[Extracted data entries]
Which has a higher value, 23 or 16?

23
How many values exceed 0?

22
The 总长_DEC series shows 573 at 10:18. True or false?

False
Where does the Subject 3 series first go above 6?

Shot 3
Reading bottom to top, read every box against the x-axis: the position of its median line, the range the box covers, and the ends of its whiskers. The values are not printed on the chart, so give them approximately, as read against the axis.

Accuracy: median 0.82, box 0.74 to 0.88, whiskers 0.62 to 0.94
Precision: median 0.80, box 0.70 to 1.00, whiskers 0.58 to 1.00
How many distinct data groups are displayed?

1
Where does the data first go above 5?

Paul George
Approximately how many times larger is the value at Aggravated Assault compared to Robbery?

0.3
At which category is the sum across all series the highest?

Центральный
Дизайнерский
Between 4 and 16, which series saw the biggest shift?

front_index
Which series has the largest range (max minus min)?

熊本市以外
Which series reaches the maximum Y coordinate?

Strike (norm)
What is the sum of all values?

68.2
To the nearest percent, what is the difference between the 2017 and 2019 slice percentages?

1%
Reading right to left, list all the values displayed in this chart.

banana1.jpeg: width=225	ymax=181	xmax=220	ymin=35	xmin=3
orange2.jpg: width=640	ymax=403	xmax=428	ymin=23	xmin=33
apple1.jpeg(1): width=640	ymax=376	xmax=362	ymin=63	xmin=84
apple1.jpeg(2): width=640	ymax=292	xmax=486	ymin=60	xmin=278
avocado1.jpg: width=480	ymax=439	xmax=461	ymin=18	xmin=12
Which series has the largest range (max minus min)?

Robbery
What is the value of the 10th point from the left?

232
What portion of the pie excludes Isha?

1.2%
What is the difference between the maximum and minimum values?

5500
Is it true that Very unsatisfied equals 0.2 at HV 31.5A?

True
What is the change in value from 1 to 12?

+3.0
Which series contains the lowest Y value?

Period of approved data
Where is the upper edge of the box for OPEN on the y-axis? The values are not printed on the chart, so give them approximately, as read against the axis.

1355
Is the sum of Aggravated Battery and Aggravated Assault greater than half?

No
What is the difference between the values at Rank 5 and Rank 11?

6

→ EXERCISE OBJECTIVE: Please output the lines from the start of the records up to and including the line with "Approximately how many" as a JSON list of strings, one string per line, leaving out blank lines.

→ FINISHED EXERCISE:
[
  "Which has a higher value, 23 or 16?",
  "23",
  "How many values exceed 0?",
  "22",
  "The 总长_DEC series shows 573 at 10:18. True or false?",
  "False",
  "Where does the Subject 3 series first go above 6?",
  "Shot 3",
  "Reading bottom to top, read every box against the x-axis: the position of its median line, the range the box covers, and the ends of its whiskers. The values are not printed on the chart, so give them approximately, as read against the axis.",
  "Accuracy: median 0.82, box 0.74 to 0.88, whiskers 0.62 to 0.94",
  "Precision: median 0.80, box 0.70 to 1.00, whiskers 0.58 to 1.00",
  "How many distinct data groups are displayed?",
  "1",
  "Where does the data first go above 5?",
  "Paul George",
  "Approximately how many times larger is the value at Aggravated Assault compared to Robbery?"
]